### Brano proposto ###

Legge elettorale, le convenienze (e i danni) del «tedesco»

Pubblicato su Il Sole 24 Ore del 28 maggio

Matteo Renzi vuole le elezioni anticipate e a questo punto gli importa poco il sistema elettorale. A Silvio Berlusconi importa molto il sistema di voto, cioè evitare i collegi uninominali, e poco le elezioni anticipate. Al M5S vanno bene sia le elezioni anticipate che il modello tedesco. Alla Lega di Matteo Salvini va bene tutto. Mattarella non vuole le elezioni anticipate ma vuole fortemente un sistema elettorale “armonizzato”. Questo è il puzzle in cui si dibatte la politica italiana oggi.

In fondo a questo guazzabuglio di interessi si stagliano il ritorno al proporzionale e la fine di un ciclo. Pare che Renzi sia pronto a sacrificare quel che resta della democrazia maggioritaria e del principio fondante della Seconda Repubblica sull’altare delle elezioni anticipate. Pur di andare a votare prima della legge di bilancio e delle elezioni siciliane sembra aver deciso che il sistema elettorale in vigore in Germania possa sostituire i due sistemi confezionati dalla Consulta con le sue improvvide sentenze del 2014 e del 2016. Una decisione del genere equivale all’accettazione del ritorno al proporzionale.

L’alfiere della Terza Repubblica, il Macron italiano, diventerebbe il restauratore della Prima. Infatti, il sistema tedesco è al 100% un sistema proporzionale. Ma c’è un però. In Germania solo i partiti che hanno almeno il 5% dei voti e quelli che arrivano primi in tre collegi possono partecipare alla distribuzione dei seggi. La soglia del 5% è uno strumento potente. La tabella in pagina mostra cosa succederebbe in Italia con il modello tedesco sulla base delle attuali stime di voto e di alcune ipotesi alternative con soglie più basse.

Con la soglia al 5% prenderebbero seggi solo quattro partiti. I “magnifici quattro”: Pd, M5s, Forza Italia e Lega Nord. Di per sé questo non è un male. Sarebbe una drastica e salutare semplificazione del quadro politico. Una cosa mai vista in Italia dal 1946. Chissà se la Consulta avrà qualcosa da ridire. L’Italicum da questo punto di vista era meno distorsivo. Con tanti partiti che non arrivano al 5% i “magnifici quattro” sarebbero sovra-rappresentati. Si produrrebbe cioè un effetto maggioritario. E questo va bene.

Il problema è il governo. Con i dati di oggi ci sarebbero sulla carta due coalizioni che si contenderebbero la maggioranza assoluta dei seggi. Il fatidico 51% potrebbe andare a Pd e Fi, ma anche a M5s e Lega Nord. Potrebbe essere una roulette. Proprio l’esito che la cancellazione del ballottaggio dell’Italicum voleva scongiurare. D’altronde una soglia più bassa (2,5%) – come si vede nella Tabella 1 – ridurrebbe il rischio di una possibile maggioranza M5s-Lega Nord ma indebolirebbe Pd e Forza Italia rendendo necessaria una coalizione tra Berlusconi e i partiti a sinistra del Pd.

###

• Serie di esercizi
1. Traduci in inglese questa frase del brano sulla legge elettorale: «In Germania solo i partiti che hanno almeno il 5% dei voti e quelli che arrivano primi in tre collegi possono partecipare alla distribuzione dei seggi.»
2. Riprendi il brano sulla legge elettorale e proseguilo a partire dalla sua ultima frase.

### Record di dati ###

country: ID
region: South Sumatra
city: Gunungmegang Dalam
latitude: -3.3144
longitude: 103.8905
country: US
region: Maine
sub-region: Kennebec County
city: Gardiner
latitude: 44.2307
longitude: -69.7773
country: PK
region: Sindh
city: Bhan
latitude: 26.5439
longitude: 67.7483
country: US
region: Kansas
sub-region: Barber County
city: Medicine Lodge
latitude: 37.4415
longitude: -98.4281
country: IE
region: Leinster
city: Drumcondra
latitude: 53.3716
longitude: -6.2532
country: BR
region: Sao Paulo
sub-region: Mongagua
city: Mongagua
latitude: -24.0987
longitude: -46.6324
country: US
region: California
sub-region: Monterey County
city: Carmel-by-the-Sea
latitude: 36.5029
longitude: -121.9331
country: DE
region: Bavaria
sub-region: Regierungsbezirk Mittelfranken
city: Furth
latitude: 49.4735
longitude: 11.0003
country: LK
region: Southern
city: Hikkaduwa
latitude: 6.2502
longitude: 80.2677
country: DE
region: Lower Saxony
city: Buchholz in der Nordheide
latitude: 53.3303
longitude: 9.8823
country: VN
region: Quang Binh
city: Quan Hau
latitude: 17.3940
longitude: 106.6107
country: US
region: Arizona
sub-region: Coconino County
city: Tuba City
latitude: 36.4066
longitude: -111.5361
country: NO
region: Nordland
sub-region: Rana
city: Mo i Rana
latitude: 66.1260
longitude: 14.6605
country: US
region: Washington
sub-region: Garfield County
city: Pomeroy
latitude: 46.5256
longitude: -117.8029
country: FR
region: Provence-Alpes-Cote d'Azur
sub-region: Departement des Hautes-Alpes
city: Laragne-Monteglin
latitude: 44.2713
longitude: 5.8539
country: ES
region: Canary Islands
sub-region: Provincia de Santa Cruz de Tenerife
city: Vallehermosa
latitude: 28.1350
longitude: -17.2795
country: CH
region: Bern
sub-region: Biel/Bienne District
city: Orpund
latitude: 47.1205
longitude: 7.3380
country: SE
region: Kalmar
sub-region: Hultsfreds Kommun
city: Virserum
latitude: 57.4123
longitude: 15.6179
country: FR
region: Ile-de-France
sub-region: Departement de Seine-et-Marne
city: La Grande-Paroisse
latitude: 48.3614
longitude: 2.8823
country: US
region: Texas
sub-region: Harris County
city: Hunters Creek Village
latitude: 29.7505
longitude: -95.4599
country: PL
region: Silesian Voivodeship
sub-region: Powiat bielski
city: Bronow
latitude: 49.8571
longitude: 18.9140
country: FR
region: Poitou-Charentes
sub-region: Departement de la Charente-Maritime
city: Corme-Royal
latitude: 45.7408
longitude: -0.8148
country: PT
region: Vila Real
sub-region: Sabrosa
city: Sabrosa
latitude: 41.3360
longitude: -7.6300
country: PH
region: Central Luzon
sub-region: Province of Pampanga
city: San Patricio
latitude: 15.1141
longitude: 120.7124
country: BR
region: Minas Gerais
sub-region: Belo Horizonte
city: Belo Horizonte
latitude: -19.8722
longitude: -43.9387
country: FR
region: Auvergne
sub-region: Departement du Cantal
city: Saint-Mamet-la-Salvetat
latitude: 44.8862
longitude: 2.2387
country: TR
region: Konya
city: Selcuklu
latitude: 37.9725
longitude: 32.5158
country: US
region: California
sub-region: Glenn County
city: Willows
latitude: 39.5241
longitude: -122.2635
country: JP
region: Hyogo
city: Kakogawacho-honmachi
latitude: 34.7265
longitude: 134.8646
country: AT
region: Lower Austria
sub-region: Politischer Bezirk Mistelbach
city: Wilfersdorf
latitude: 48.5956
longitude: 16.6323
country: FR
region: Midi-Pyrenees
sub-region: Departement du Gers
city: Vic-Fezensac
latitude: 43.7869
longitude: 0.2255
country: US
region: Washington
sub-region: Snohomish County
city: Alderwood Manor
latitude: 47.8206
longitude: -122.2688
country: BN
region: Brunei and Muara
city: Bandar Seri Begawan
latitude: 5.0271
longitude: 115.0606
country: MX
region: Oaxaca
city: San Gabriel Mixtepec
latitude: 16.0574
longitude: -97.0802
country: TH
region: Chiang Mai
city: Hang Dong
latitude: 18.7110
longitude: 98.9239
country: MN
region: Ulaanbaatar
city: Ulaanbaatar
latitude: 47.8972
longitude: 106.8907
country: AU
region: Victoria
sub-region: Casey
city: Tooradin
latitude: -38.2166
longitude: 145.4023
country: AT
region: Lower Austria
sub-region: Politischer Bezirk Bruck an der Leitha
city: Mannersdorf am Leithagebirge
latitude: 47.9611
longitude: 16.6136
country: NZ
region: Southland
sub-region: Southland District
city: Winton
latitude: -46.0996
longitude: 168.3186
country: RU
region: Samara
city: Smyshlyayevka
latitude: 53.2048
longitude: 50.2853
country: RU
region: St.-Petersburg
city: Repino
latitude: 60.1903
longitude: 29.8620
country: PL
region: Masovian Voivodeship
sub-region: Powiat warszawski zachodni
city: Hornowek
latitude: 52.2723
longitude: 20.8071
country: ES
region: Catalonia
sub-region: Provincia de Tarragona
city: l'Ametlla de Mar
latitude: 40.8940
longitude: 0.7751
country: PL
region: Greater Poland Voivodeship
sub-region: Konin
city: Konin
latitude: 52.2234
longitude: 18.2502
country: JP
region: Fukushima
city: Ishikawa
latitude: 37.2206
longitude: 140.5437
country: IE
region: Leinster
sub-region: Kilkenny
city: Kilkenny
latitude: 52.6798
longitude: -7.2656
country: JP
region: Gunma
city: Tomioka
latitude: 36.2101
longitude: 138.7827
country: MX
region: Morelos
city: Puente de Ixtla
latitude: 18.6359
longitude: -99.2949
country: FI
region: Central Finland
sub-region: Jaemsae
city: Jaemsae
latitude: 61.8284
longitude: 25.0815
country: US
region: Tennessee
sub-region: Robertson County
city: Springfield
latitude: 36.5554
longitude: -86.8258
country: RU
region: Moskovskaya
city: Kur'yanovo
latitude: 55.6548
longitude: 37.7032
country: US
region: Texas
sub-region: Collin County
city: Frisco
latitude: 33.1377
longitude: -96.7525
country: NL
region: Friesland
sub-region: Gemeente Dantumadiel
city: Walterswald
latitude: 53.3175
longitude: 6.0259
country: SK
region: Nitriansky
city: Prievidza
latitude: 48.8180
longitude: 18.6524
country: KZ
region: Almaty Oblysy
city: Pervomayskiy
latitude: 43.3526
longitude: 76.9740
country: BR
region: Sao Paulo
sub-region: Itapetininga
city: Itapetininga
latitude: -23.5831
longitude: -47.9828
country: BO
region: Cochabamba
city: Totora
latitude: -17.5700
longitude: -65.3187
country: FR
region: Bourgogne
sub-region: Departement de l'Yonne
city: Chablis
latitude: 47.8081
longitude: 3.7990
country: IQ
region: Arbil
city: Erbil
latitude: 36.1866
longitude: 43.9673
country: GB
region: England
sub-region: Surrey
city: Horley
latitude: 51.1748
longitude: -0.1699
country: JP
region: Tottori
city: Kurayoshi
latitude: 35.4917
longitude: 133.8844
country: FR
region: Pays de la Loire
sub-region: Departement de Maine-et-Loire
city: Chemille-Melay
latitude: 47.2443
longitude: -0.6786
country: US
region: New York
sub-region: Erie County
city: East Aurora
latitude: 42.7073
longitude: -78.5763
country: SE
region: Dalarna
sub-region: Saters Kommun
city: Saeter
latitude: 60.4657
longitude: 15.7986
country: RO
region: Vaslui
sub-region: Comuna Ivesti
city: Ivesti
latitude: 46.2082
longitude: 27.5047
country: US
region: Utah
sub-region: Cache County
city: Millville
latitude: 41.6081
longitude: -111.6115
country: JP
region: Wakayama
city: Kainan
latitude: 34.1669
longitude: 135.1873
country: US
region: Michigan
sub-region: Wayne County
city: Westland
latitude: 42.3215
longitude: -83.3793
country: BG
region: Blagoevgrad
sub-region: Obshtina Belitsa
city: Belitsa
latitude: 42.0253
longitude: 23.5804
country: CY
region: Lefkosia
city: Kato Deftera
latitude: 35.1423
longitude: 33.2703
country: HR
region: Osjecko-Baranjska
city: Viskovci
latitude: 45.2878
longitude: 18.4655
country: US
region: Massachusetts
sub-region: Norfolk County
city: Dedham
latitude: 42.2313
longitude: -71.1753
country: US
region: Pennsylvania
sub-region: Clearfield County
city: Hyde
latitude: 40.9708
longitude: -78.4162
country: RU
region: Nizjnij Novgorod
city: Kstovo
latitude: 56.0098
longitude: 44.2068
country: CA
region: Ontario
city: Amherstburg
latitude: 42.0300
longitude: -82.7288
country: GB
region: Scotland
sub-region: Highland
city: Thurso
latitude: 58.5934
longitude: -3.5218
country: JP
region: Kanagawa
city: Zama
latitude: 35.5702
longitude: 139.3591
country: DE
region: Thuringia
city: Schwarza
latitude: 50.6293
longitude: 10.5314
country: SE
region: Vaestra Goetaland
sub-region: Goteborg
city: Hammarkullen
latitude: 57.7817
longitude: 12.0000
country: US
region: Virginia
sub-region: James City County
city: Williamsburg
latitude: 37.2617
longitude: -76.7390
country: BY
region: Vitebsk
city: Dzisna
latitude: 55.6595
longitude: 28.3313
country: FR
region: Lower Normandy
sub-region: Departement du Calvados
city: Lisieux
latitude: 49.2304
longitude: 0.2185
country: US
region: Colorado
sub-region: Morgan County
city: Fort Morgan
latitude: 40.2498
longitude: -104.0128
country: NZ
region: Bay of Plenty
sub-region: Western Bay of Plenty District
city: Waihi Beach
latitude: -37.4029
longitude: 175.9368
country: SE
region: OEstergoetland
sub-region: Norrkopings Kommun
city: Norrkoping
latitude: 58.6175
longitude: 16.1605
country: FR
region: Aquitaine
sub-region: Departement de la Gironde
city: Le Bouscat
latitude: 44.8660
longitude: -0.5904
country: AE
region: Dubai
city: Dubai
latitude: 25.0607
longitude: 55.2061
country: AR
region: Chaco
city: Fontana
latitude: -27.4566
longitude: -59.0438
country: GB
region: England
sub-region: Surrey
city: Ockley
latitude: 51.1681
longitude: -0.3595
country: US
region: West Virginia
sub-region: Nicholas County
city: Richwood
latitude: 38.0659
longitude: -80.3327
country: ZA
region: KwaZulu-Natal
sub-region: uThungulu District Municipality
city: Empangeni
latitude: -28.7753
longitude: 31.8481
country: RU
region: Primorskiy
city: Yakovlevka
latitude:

###

• Soluzioni degli esercizi
1. In Germany, only parties that win at least 5% of the vote and those that come first in three constituencies can take part in the distribution of seats.

2.
Tab. 1 – Distribuzione dei seggi in base alle attuali intenzioni di voto con il sistema tedesco in tre diverse versioni[1]tedesco 3 soglie

Insomma, il tedesco non è la panacea dei nostri problemi di governabilità post-referendum costituzionale. Ma non sarebbe un cattivo sistema a condizione che resti un tedesco vero e non un tedesco in salsa italiana. Su questo però i dubbi sono legittimi. In particolare la soglia deve restare al 5% e nel nostro caso non va permesso il suo aggiramento attraverso l’escamotage delle vittorie nei collegi. Le desistenze sono una nostra specialità e servirebbero a far sparire la soglia. Senza soglia al 5% il tedesco in salsa italiana sarebbe il trionfo della rappresentatività e il funerale della governabilità. E va trovata una soluzione soddisfacente per il problema dei seggi in soprannumero. Tema da affrontare in altro momento.

Meglio del tedesco ci sarebbe il Mattarellum bis, il cosiddetto Rosatellum. Ma è stato messo frettolosamente da parte. Ci dicono che per la sua approvazione mancherebbero i voti al Senato. Può darsi, ma finché non ci si prova non si può sapere. Nell’attuale Senato – dispiace dirlo – può succedere di tutto. Tutto è possibile se si negozia per davvero. Nessun esito è scontato. Varrebbe la pena provarci e lasciare agli altri la responsabilità del no. Ma pare che il percorso sia segnato. Si finirà a Berlino sperando che sia veramente Berlino e non Roma.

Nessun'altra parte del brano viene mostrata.